From an execution and stability perspective, the relevance of borrowing a certain page as memory becomes scarce is not important. On the other hand, from a performance perspective, which page to borrow and when to borrow it is paramount. The procedure that determines which page to evict from the main memory subsystem is referred to as the replacement policy. As an example, the least recently used (LRU) approach analyzes the past behavior and selects the page that has not been accessed for the longest period of time. Even though LRU could be implemented as a page replacement algorithm, it is not practical. This approach would require updating a data structure on every access to main memory, generating a rather significant overhead. In practice, most UNIX operating systems utilize variations of lower overhead replacement polices such as not recently used (NRU); Linux relies on an LRU-based approach. In a Linux environment, the page replacement mechanism is complicated by the fact that the kernel may utilize a variable amount of nonpageable memory. As an example, file data is stored in the buffer cache, which can grow and shrink in a dynamic fashion. When the kernel has to allocate a new page frame, the system is faced with two options: it can borrow a page from the kernel or steal a page from a process. In other words, the kernel has to implement not just a replacement policy, but also a memory balancing policy that determines how much memory is utilized for kernel buffers and how much is used to back virtual pages.

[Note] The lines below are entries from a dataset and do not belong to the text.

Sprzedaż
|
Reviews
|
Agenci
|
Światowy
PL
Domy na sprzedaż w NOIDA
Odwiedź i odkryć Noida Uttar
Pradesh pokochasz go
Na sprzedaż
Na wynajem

Page Replacement and Memory Balancing

The combination of page replacement and memory balancing represents a daunting task where there is no clear and perfect solution. Consequently, the Linux kernel uses a variety of procedures that tend to work well in practice. From an implementation perspective, the Linux kernel requires, from the platform-specific portion of the system, 2 extra bits in each page-table entry; they are known as the access and dirty bits. The access bit indicates whether the page has been accessed since the access bit was last cleared; the dirty bit indicates whether the page has been modified since it was last paged in. Linux utilizes the kswapd thread to periodically inspect these 2 bits. After inspection, kswapd clears the access bit. If kswapd detects that the kernel is running into a low-memory situation, it starts to proactively page out memory that has not been used recently. If a page's dirty bit is set, it is necessary to write the page to disk before the page frame can be freed. Because this represents a relatively costly exercise, kswapd prefers to free pages whose access and dirty bits are cleared (set to 0). By definition, such pages have not been accessed recently and do not have to be written back to disk before the page frame is freed; therefore, they can be reclaimed at a low performance cost.

Although systems vary as to how they manage physical pages, Linux uses the three-level page table in its architecture. These page tables can be used to convert virtual addresses to physical addresses and vice versa.